**EXERCISE AIM:**
Could you retype, word for word, the stretch of the Nutch regex-urlfilter thread that starts at "If you mean you want to change" and ends after "delete the files."?

Hi,
The Goal is to write this file before i start a new (nutch/crawl) process
over my web-application. If i just place the File in one of the
application-servers CLASSPATH (i tried $JBOSS_HOME/server/default/lib for
example) nutch does not find the regex-Files. I could experiment with one of
the class loaders explicit - but i first want to keep it simple for me :)
Greetings
Tobias
----- Original Message -----
From: "Dennis Kubes" <[EMAIL PROTECTED]>
To: <[email protected]>
Sent: Friday, October 26, 2007 4:26 PM
Subject: Re: regex-urlfilter regex-urlnormalizer
Well it depends what you mean by exclude. If you don't want those plugins
to be called by the running jobs then you would need to remove the plugin
from the plugins.includes configuration variable in nutch-site.xml.
From this:
<property>
<name>plugin.includes</name>
<value>protocol-http|urlfilter-regex|parse-(text|html|js)|index-basic|query...
to this
<property>
<name>plugin.includes</name>
<value>protocol-http|parse-(text|html|js)|index-basic|query...
If you mean you want to change the file name then change the
urlfilter.regex.file variable in nutch-site.xml
<property>
<name>urlfilter.regex.file</name>
<value>regex-urlfilter.txt</value>
<description>Name of file on CLASSPATH containing regular expressions
used by urlfilter-regex (RegexURLFilter) plugin.</description>
</property>
If you mean you want to remove from the build, then change the
plugins.includes and delete the files.
Dennis Kubes
Tobias Wolf wrote:
Hi there,
How can I exclude the files regex-urlfilter.txt and
regex-urlnormalizer.txt? Is there a possibility to overgive an parameter
or setting a propertie where these files are stored so that the plugin
can find them? A solution withous touching the source code would be fine
:)
Greetings
Tobias

**RECORDED INFORMATION:**

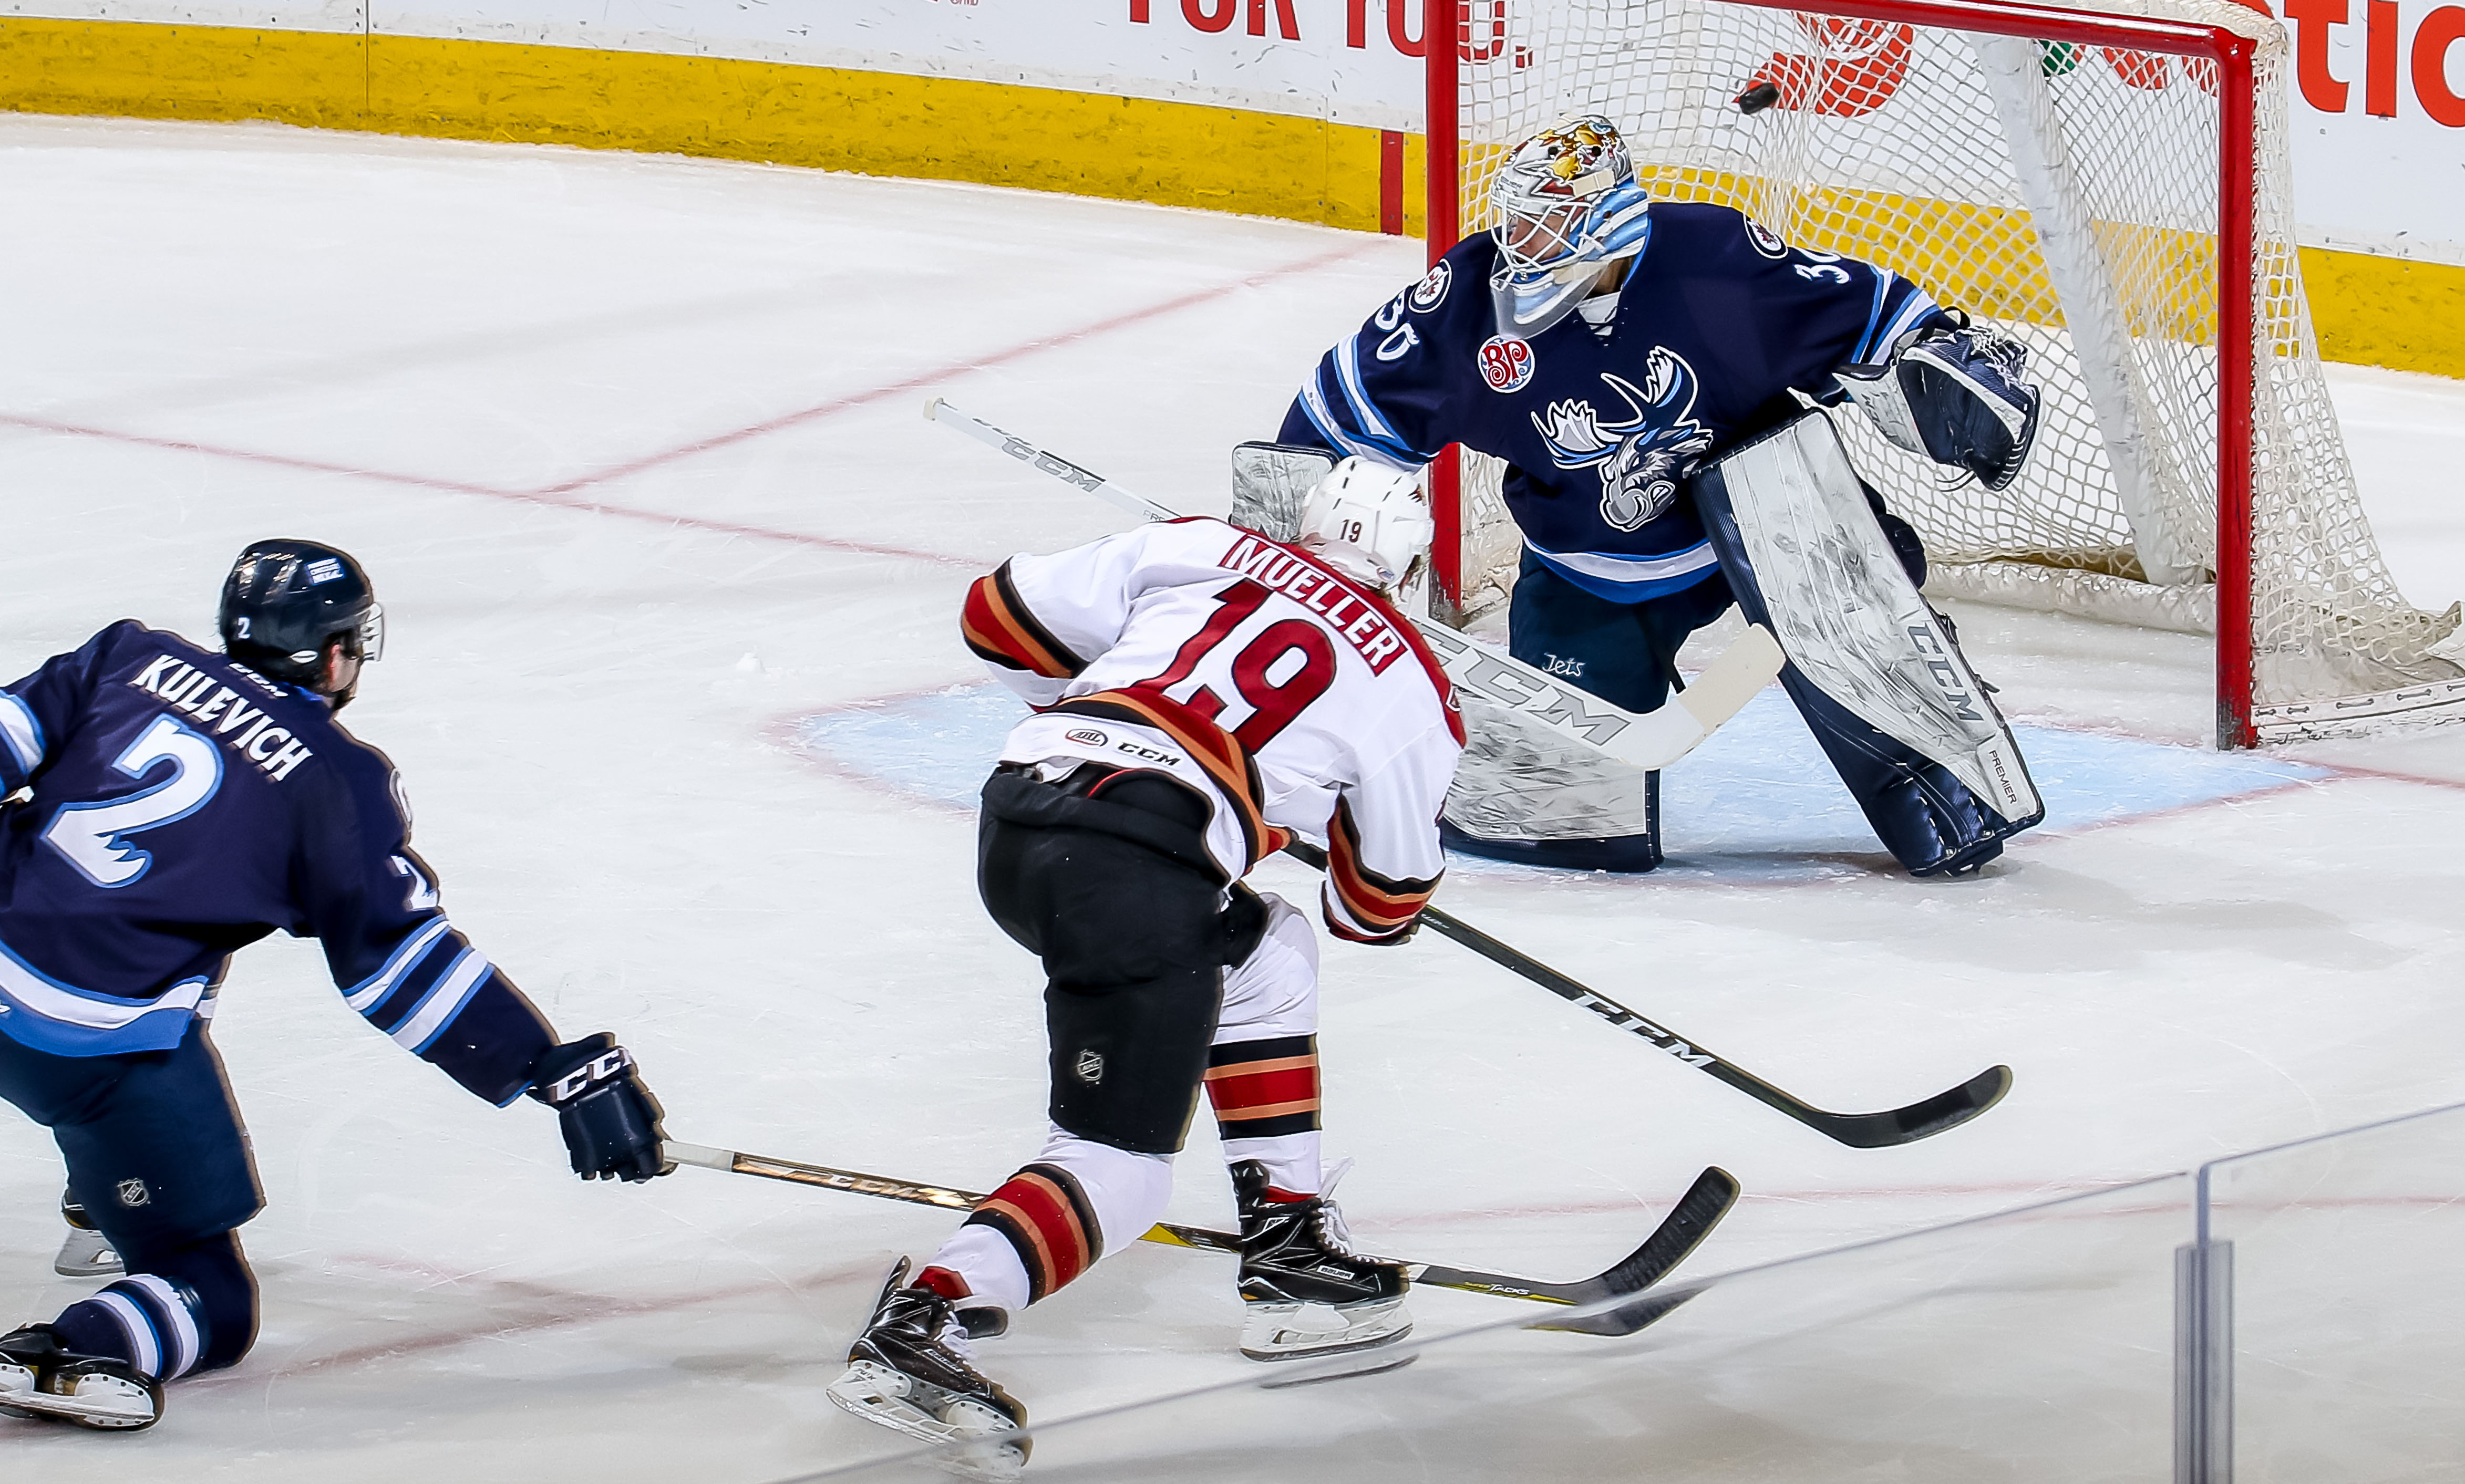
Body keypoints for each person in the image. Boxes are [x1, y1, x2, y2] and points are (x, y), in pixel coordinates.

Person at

**FINAL ANSWER:**
If you mean you want to change the file name then change the
urlfilter.regex.file variable in nutch-site.xml
<property>
<name>urlfilter.regex.file</name>
<value>regex-urlfilter.txt</value>
<description>Name of file on CLASSPATH containing regular expressions
used by urlfilter-regex (RegexURLFilter) plugin.</description>
</property>
If you mean you want to remove from the build, then change the
plugins.includes and delete the files.